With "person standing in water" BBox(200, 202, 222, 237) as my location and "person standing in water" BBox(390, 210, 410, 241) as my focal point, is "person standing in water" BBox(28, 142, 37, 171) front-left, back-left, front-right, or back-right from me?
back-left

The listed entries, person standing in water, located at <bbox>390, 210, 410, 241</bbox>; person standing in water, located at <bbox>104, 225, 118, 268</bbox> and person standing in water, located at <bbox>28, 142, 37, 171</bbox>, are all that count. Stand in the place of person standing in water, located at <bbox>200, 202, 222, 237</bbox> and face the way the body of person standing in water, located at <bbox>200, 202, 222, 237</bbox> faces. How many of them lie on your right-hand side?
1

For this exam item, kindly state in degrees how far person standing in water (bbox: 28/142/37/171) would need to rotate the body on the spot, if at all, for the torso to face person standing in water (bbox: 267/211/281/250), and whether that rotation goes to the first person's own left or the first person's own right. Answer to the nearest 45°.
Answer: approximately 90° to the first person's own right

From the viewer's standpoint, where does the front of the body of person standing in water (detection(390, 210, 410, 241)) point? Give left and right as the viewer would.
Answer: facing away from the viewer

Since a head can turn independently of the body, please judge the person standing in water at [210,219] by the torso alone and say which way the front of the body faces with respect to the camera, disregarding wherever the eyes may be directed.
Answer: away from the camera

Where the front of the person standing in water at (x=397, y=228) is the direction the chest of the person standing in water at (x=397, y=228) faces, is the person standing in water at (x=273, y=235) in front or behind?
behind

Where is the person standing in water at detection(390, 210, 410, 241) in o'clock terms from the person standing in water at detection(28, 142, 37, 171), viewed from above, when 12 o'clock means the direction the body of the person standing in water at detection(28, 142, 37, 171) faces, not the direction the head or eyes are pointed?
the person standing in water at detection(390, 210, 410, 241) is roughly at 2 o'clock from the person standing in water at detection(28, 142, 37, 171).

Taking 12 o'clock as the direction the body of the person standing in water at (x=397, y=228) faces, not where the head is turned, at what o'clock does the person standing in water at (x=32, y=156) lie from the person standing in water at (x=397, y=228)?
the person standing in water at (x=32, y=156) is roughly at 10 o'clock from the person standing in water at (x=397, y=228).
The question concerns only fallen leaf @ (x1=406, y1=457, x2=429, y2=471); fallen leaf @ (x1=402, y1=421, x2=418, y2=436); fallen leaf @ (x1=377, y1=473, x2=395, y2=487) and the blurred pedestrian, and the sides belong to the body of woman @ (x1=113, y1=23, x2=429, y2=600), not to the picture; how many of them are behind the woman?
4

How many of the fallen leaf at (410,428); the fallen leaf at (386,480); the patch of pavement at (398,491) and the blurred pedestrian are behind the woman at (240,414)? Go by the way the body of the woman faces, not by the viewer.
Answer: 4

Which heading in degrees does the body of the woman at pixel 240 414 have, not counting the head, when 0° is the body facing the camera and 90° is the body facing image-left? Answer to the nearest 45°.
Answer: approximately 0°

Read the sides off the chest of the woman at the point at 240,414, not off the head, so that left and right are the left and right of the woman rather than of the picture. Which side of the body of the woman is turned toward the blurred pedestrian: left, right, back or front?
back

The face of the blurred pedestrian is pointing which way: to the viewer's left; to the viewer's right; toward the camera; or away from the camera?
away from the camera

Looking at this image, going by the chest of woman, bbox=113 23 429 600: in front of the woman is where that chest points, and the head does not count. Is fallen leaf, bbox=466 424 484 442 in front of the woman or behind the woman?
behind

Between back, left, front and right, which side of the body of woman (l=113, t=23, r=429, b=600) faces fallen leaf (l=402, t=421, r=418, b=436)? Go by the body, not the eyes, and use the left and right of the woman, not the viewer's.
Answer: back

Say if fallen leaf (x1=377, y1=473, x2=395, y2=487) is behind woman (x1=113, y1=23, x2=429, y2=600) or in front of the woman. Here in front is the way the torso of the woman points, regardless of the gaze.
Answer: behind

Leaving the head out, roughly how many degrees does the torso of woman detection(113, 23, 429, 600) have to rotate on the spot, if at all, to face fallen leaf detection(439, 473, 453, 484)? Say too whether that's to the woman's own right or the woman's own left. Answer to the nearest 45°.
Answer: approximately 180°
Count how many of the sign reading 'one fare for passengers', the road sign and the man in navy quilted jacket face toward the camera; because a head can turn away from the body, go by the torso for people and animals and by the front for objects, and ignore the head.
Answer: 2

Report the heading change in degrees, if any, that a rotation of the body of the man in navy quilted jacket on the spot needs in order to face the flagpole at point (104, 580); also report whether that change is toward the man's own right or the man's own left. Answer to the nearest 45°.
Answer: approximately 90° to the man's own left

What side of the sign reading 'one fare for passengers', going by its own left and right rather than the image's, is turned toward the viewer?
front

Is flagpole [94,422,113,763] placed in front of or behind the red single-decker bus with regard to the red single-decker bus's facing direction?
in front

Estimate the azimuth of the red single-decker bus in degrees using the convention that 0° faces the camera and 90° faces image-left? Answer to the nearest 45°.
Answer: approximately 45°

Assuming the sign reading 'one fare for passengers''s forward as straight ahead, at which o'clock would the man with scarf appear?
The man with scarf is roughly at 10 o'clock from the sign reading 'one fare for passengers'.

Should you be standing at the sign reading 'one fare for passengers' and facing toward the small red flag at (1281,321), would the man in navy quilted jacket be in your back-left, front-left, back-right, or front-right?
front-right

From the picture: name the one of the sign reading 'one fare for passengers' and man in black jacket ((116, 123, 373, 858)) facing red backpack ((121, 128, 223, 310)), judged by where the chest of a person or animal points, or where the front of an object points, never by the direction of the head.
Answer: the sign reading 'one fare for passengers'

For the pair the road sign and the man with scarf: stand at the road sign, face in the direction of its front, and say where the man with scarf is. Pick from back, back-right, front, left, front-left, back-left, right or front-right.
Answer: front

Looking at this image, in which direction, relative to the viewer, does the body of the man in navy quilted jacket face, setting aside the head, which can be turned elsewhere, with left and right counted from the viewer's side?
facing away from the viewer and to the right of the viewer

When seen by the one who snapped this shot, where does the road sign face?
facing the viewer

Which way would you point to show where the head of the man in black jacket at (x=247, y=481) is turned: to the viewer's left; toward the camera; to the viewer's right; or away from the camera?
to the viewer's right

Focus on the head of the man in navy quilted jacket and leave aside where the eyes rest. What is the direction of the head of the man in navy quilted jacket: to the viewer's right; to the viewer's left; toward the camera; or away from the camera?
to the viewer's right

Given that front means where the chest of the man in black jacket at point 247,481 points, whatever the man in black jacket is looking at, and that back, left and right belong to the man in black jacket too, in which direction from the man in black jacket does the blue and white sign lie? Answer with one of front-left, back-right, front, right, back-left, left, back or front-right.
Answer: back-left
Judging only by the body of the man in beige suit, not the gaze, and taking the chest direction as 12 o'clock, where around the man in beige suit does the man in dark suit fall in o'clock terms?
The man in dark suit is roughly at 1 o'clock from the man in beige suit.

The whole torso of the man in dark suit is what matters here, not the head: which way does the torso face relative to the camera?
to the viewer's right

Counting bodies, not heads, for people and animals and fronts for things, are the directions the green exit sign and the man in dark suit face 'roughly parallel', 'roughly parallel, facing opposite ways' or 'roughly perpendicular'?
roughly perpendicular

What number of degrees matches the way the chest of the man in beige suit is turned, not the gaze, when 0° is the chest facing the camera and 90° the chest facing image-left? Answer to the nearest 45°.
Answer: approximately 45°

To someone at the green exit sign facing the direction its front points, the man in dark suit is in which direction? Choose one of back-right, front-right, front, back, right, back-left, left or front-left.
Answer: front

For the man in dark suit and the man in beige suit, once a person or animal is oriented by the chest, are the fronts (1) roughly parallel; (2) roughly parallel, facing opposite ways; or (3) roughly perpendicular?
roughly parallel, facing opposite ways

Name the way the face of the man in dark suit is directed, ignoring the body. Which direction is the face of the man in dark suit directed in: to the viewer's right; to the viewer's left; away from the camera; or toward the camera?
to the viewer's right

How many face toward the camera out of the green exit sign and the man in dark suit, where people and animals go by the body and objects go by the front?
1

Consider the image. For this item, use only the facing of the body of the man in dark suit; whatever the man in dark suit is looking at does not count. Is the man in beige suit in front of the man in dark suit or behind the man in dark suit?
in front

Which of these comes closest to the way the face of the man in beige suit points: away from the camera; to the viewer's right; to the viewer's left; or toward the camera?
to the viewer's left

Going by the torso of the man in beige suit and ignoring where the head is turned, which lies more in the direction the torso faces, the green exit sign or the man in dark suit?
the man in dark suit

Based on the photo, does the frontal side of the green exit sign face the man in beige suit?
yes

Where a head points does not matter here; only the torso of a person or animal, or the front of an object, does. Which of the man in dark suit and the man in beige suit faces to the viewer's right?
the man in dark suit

◆ ASSIGNMENT ◆
Please copy the listing word for word from its first line through the line containing "Answer: away from the camera", including both of those lines.

◆ RESPONSE ◆
With "person standing in water" BBox(200, 202, 222, 237) as my location and "person standing in water" BBox(390, 210, 410, 241) as my focal point, is "person standing in water" BBox(28, 142, 37, 171) front-left, back-left, front-right, or back-right from me?
back-left

The listed entries, person standing in water, located at <bbox>390, 210, 410, 241</bbox>; person standing in water, located at <bbox>104, 225, 118, 268</bbox> and person standing in water, located at <bbox>28, 142, 37, 171</bbox>, are all that count. Stand in the place of person standing in water, located at <bbox>200, 202, 222, 237</bbox> and face the way the body of person standing in water, located at <bbox>200, 202, 222, 237</bbox> faces. How many of them lie on your right-hand side?
1

For this exam item, kindly state in degrees how far person standing in water (bbox: 28/142/37/171) would need to rotate the body on the spot, if at all, for the torso to face person standing in water (bbox: 267/211/281/250), and whether that rotation goes to the first person's own left or the first person's own right. Answer to the nearest 45°.
Answer: approximately 90° to the first person's own right

From the viewer's standpoint, where does the front of the body of person standing in water (detection(390, 210, 410, 241)) point? Give left and right as the viewer would.
Answer: facing away from the viewer

Since a head can turn independently of the body, please judge the person standing in water at [210,219] by the torso alone and say which way the front of the body faces with respect to the camera, disregarding wherever the eyes may be directed.
Answer: away from the camera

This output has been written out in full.